Material supplied:
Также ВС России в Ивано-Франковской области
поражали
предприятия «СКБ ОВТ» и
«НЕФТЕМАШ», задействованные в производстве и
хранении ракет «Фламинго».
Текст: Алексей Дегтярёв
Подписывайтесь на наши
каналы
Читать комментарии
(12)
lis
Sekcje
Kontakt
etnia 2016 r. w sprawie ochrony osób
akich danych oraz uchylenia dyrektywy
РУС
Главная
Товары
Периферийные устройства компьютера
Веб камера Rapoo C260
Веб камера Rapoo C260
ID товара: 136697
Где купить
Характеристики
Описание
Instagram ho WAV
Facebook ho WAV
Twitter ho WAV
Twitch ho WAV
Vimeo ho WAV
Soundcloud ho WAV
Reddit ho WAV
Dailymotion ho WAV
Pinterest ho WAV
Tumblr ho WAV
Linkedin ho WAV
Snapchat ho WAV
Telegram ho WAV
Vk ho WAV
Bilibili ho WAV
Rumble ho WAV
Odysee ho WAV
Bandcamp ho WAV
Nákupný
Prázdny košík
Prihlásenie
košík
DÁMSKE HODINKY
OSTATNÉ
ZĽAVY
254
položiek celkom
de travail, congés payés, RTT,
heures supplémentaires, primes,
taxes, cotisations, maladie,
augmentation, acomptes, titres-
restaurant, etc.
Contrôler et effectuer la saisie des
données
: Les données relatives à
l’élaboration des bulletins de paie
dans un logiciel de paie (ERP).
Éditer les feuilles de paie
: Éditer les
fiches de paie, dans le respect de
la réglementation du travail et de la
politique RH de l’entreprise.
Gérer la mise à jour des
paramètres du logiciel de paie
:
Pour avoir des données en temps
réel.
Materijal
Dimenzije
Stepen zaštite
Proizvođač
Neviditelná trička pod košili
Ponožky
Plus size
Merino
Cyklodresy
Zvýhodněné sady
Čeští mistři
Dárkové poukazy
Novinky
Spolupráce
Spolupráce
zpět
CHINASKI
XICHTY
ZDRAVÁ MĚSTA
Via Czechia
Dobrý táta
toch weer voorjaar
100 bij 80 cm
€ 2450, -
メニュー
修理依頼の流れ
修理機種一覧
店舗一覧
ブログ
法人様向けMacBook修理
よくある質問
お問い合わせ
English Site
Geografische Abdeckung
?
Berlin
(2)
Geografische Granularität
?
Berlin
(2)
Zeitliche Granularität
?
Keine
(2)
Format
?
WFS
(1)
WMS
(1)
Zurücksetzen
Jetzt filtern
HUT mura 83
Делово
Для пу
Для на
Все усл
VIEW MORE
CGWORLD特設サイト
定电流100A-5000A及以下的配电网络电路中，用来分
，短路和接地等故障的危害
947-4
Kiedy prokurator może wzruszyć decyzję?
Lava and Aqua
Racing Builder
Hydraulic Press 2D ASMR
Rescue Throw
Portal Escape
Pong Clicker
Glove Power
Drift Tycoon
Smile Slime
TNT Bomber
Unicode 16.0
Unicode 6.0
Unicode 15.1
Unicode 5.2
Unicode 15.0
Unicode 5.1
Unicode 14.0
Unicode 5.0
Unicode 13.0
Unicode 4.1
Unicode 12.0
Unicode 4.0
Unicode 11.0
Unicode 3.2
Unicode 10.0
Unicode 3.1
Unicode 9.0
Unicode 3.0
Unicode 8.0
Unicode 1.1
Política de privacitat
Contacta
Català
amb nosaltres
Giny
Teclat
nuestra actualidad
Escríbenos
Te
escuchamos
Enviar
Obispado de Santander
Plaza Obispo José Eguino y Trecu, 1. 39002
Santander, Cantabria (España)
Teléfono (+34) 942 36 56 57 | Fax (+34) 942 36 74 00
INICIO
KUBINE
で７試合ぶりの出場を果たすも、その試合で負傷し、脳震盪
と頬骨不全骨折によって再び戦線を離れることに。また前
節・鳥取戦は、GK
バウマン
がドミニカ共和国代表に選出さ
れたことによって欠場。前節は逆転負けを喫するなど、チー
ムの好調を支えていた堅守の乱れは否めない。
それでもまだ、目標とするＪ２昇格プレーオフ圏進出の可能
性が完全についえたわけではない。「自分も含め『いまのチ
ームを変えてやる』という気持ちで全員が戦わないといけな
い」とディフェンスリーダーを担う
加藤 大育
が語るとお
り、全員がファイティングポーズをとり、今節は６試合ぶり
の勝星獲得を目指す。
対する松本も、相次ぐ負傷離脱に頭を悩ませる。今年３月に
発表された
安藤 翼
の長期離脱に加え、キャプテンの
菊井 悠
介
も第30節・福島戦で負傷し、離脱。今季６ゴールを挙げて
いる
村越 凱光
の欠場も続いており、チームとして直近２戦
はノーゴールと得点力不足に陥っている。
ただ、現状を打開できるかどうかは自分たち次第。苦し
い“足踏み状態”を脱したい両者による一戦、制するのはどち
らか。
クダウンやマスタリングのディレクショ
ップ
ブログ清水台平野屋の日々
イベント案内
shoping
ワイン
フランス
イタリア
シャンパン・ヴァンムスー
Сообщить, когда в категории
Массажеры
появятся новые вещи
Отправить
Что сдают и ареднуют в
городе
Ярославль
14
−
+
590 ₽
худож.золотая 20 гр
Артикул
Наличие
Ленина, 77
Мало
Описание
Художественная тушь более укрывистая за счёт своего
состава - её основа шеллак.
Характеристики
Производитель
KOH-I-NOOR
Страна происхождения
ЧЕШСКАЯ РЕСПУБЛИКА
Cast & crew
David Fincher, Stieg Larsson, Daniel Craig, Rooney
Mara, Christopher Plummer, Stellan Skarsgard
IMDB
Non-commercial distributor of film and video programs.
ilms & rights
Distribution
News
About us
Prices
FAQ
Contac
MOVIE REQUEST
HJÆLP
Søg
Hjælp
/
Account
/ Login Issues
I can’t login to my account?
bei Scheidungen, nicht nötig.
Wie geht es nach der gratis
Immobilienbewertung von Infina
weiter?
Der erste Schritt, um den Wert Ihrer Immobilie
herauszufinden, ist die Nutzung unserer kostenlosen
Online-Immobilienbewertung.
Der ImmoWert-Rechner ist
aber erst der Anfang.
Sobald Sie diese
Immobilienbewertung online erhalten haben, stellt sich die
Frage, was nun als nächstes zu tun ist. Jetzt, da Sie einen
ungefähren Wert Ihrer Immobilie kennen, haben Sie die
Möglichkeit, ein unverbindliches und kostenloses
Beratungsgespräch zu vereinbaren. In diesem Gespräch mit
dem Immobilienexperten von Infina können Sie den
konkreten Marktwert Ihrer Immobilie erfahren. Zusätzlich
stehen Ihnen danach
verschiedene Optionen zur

Description of the task: Reproduce the part of the listing above that opens with its first line and closes with the line containing "Reddit ho WAV", both ends included, with no change to any line.

Written answer:
Также ВС России в Ивано-Франковской области
поражали
предприятия «СКБ ОВТ» и
«НЕФТЕМАШ», задействованные в производстве и
хранении ракет «Фламинго».
Текст: Алексей Дегтярёв
Подписывайтесь на наши
каналы
Читать комментарии
(12)
lis
Sekcje
Kontakt
etnia 2016 r. w sprawie ochrony osób
akich danych oraz uchylenia dyrektywy
РУС
Главная
Товары
Периферийные устройства компьютера
Веб камера Rapoo C260
Веб камера Rapoo C260
ID товара: 136697
Где купить
Характеристики
Описание
Instagram ho WAV
Facebook ho WAV
Twitter ho WAV
Twitch ho WAV
Vimeo ho WAV
Soundcloud ho WAV
Reddit ho WAV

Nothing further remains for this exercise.